ThinkorSwim.ca doesn't have account integration with TD Waterhouse Canada. They have to create an account specific to the ThinkorSwim platform. I didn't ask how a transfer would work but I assume it's complicated.

They told me I would have to hold a $10,000 minimum balance and perform 10 trades per month, or I would be asked to leave the platform. They couldn't specify if that was 10 on average (i.e. 30 trades per quarter) or 10 per month strict. Trading equities costs $9.99 flat ($7 after 50 trades per month), and Options are $9.99 flat plus $1.25/contract.


----------



## humble_pie (Jun 7, 2009)

somehow the most important factoid has been omitted.

tos currently offers only 100% US accounts.

full integration of canadian markets, canadian rrsps & other registered accounts, etc by end of this year ? i wouldn't hold the breath.


----------



## ddkay (Nov 20, 2010)

That's true, if you fund your account with CDN cash it gets converted to USD, it's not setup to trade with Canadian accounts yet and there's no ETA


----------



## larry81 (Nov 22, 2010)

dont touch them


----------



## HaroldCrump (Jun 10, 2009)

ddkay said:


> Trading equities costs $9.99 flat ($7 after 50 trades per month), and Options are $9.99 flat plus $1.25/contract.

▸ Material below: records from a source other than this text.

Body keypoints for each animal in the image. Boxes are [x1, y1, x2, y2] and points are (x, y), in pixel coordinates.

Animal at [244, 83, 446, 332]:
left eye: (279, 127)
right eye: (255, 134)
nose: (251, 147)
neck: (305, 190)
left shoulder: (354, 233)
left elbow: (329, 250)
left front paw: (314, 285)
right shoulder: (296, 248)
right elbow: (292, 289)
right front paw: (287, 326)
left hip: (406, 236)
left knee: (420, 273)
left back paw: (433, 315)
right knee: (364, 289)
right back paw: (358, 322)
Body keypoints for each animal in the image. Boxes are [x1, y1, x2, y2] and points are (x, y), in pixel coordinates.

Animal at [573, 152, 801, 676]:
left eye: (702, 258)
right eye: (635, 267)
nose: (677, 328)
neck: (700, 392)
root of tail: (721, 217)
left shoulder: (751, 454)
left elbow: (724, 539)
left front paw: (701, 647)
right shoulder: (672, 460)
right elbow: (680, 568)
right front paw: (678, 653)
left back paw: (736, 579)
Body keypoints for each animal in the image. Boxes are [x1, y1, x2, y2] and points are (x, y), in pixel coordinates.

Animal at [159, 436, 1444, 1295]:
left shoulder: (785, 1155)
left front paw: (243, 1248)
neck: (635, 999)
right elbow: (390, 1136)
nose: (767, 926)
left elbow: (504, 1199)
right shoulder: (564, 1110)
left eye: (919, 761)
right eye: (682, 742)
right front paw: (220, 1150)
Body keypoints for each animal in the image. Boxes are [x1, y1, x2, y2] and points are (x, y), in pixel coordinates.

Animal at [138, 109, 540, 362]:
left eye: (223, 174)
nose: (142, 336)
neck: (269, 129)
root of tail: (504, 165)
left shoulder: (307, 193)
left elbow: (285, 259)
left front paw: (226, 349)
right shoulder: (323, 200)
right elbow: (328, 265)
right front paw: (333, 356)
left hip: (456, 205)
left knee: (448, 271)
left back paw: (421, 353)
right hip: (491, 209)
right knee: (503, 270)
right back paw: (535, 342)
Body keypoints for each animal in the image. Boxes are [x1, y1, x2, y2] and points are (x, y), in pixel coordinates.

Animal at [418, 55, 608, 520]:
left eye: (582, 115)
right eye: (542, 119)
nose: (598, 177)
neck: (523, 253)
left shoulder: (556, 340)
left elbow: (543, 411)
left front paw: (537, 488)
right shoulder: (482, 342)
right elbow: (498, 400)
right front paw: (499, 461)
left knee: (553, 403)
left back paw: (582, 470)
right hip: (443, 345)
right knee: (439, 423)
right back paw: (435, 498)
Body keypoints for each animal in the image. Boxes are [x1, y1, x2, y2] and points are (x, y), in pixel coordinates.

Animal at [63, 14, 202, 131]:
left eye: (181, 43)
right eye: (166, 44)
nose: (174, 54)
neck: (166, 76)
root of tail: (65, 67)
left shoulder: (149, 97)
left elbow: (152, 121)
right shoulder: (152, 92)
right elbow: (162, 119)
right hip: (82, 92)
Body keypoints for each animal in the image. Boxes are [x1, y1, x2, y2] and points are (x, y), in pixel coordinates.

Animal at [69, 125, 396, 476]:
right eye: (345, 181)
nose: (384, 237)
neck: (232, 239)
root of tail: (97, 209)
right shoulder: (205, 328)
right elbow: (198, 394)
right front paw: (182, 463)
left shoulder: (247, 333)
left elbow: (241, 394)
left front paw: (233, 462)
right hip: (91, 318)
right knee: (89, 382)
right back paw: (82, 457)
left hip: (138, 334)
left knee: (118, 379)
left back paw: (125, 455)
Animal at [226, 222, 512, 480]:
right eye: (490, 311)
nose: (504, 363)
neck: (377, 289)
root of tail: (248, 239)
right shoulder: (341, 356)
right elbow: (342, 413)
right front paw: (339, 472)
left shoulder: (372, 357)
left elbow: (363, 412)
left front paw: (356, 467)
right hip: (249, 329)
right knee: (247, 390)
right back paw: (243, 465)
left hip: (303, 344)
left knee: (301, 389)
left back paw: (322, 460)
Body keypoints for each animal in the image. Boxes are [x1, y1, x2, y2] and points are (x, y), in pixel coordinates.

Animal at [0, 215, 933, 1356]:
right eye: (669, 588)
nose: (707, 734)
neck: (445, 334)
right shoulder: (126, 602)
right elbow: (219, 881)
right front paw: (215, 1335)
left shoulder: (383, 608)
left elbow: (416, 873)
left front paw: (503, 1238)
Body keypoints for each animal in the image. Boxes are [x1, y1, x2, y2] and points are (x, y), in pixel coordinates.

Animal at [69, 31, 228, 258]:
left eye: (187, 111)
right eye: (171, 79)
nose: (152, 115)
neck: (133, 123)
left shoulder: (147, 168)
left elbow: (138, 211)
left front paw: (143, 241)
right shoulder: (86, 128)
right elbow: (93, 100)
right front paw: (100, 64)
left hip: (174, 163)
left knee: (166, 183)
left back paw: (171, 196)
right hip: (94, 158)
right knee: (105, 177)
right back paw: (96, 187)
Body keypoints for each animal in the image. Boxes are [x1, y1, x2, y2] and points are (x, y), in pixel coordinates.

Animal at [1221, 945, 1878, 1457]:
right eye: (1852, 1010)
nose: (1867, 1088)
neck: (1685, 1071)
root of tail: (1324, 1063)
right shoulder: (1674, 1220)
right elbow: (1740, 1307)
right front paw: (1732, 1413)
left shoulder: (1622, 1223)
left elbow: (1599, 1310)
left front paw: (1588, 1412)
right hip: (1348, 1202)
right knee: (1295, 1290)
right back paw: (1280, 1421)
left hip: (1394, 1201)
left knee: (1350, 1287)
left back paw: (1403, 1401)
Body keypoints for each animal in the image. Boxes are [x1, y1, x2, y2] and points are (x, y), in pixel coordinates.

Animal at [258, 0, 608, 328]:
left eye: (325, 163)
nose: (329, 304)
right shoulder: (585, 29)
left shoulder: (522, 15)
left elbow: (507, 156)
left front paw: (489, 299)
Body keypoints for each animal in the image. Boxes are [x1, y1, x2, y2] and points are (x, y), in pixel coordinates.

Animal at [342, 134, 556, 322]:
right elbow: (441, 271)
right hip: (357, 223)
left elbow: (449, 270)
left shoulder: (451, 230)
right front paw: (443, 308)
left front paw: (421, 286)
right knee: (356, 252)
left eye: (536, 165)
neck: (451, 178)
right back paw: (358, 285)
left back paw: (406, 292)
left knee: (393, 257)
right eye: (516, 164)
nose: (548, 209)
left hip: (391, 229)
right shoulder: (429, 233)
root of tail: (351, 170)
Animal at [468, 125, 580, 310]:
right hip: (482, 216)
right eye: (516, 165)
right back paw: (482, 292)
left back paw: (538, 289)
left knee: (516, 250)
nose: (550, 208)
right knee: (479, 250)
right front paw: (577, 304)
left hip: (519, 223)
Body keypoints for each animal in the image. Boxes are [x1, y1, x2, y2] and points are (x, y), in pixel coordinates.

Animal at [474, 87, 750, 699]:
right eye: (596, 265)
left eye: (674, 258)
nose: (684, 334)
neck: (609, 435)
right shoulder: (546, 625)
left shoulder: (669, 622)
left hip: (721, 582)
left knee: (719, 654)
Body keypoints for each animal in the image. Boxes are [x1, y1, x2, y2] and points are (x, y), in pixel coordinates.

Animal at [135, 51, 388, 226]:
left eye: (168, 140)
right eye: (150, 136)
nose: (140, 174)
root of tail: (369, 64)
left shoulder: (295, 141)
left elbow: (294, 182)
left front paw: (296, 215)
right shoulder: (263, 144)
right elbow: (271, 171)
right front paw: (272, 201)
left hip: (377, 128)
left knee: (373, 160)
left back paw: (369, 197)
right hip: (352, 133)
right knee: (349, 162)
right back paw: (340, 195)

That is exactly what iTrade offers, and I'm sure TD Waterhouse offers the same.
Why bother with these dudes?


----------



## ddkay (Nov 20, 2010)

You would only bother if you wanted a live platform. Paper money (simulated trading) is free so you can still experiment. If you meet ToS minimum requirements, you get a free live platform, free data, free charts.

The same thing for free on TD Waterhouse via Active Trader, requires 150+ trades per quarter (50+ per month) to qualify. Or 30+ trades per quarter (10+ per month) and then $99/month. ToS is much more affordable.


----------



## Causalien (Apr 4, 2009)

Interesting.... I am pretty sure my commissions are lower than that. Then again, I also trade often. It's all negotiable you know?


----------



## ddkay (Nov 20, 2010)

TD Waterhouse just updated their platform rates. Customers need a minimum of 30 trades to qualify, then it costs $19/mo (instead of $99) for Active Trader and $29/mo (instead of $199) for Active Trader Plus. Maybe they saw this thread and realized how outrageous their prices were. 

http://www.tdwaterhouse.ca/activetrader/dataplan.jsp


----------



## I'm Howard (Oct 13, 2010)

TD Waterhouse have the worst Web Site of any of the major banks, i don't know why anyone bothers.

RBC and Scotia are light years ahead of TD.


----------



## webber22 (Mar 6, 2011)

TD Waterhouse is in the process of a major website upgrade. I'd say that RBC and Scotiabank have their quirks as well...


----------



## ddkay (Nov 20, 2010)

Looks like this may finally happen? This popped up on the website today http://www.tdwaterhouse.ca/products...age/electronic-services/us-trading-platforms/


----------



## avrex (Nov 14, 2010)

Everyone keep in mind that this platform is only for non-registered TD Waterhouse accounts (i.e. U.S. dollar margin accounts and not for RRSP, etc.)

However, even those of us with TDW RRSP accounts, can still download the paperMoney version of ThinkorSwim as a practice account.

I've used paperMoney in the past and I really like it for evaluating option trade set ups.


----------